I love how the Joseph story in Genesis illustrates this progression. In fact, it is the capstone story of Genesis, a book which is full of rivalry stories. In the Joseph cycle (comprising one quarter of Genesis, we see how rivalry turns into a story of reconciliation. Joseph essentially leads his brothers to make the vital connection between truth and pain. By recapitulating his story (past) through the involvement of Benjamin (present), he effectively opens the way for ‘the truth’ to be real, no longer hidden, and this then leads to the restorative duet of accountability and healing (future). But the brothers have to feel it first; without that experiential dimension of empathy, there is no satisfaction for the victim and no inner-motivated change for the offender. And so Joseph effectively places his brothers into the story that has been repressed in the family system.

Can you see how Disclosure and Disruption are at work here to bring the brothers to a deeper moment of awareness for their past offending? Joseph could have been revengeful, but he chose to draw them cleverly into the story so that a restorative outcome could happen. This in no way is being ‘soft on crime’; to the contrary, it is harder for the brothers to go through this agonizing process of reliving the family pain, rather than keep it all hidden under the rug. Judah, of course, represents the element of greatest conviction and repentance as he puts his own life on the line for the sake of Benjamin. This revelation finally leads to Joseph’s cathartic weeping and eventual reconciliation.

In this Genesis story we see how Sin and Pain converge, where the harming action and the harmed effect are narrated together without denial. The only way to get there is for victimized people to find a way to express their pathos which makes it easier for the offender to admit to their wrongdoing without the usual self-justifications. All of this happens when all parts of the full story come together. The basic role of the facilitator is to empower parties to have the best possible communication they can have.
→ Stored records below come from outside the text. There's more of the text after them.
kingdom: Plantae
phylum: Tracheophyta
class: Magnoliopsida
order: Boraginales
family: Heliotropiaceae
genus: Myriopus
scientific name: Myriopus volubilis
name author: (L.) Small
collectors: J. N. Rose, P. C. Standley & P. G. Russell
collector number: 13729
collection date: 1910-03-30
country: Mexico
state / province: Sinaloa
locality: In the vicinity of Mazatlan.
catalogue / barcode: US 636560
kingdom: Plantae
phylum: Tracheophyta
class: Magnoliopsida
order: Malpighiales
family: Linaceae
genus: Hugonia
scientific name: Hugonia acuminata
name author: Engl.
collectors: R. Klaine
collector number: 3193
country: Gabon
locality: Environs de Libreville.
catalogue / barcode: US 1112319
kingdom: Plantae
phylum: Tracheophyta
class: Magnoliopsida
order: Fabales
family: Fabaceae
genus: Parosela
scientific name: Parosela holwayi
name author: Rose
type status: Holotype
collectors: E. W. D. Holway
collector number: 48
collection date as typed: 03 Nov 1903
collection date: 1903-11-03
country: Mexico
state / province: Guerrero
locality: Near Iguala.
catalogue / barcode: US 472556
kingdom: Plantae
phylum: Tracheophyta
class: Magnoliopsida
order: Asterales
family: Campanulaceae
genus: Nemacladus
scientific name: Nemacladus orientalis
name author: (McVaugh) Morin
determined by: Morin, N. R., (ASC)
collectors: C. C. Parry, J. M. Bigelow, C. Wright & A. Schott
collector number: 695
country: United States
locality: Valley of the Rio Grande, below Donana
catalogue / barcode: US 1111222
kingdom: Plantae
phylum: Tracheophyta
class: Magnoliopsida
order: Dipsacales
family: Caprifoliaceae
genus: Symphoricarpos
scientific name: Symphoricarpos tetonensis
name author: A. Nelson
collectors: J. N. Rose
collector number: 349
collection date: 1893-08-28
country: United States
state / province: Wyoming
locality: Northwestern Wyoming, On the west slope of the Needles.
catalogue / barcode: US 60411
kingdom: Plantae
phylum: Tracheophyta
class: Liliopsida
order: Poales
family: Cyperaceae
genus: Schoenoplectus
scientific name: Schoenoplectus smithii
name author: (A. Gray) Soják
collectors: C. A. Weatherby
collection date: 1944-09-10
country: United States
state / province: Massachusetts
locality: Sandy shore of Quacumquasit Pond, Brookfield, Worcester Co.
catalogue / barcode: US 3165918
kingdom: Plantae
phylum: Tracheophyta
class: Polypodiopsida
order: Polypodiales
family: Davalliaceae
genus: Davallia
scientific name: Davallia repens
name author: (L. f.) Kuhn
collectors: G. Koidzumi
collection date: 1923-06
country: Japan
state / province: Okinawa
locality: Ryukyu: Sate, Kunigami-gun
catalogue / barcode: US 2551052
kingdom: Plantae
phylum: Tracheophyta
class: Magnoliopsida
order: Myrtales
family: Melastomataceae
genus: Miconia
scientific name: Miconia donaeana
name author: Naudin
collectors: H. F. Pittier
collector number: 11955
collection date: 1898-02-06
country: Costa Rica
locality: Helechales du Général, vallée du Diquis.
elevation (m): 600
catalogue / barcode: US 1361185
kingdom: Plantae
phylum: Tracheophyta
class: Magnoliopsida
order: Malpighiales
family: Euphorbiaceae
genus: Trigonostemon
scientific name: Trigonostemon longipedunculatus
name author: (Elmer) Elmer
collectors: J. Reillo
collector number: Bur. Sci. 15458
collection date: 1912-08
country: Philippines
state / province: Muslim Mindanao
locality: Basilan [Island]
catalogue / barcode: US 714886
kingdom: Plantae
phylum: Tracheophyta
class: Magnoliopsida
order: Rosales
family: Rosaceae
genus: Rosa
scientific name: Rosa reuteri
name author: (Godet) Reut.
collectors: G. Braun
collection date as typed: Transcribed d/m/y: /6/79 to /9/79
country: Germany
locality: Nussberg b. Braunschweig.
The facilitator makes this hard conversation as easy as possible (facile in French means ‘to make easy’).

In closing, the Torah represents the container in which the restorative conversation can happen. It allows for the reviewing of the past based on memories and values. The Prophets represent what I call the heart-zone, the place where truth and pain come together. It is where ah-ha moments happen, where conviction is stirred, where empathy is built, where apology and forgiveness are expressed, where people connect with the common humanity of the other. All of this builds new trust which then gives people inner permission to wisely move forward in coexistence with the other party, and then to discuss new possibilities which otherwise would not have been possible.

Restorative justice, in the end, is not simply a matter of harming and harmed people coming together for dialogue; restorative justice is primarily a matter of helping harming and harmed people to move forward in life from a captivating past to a liberating future.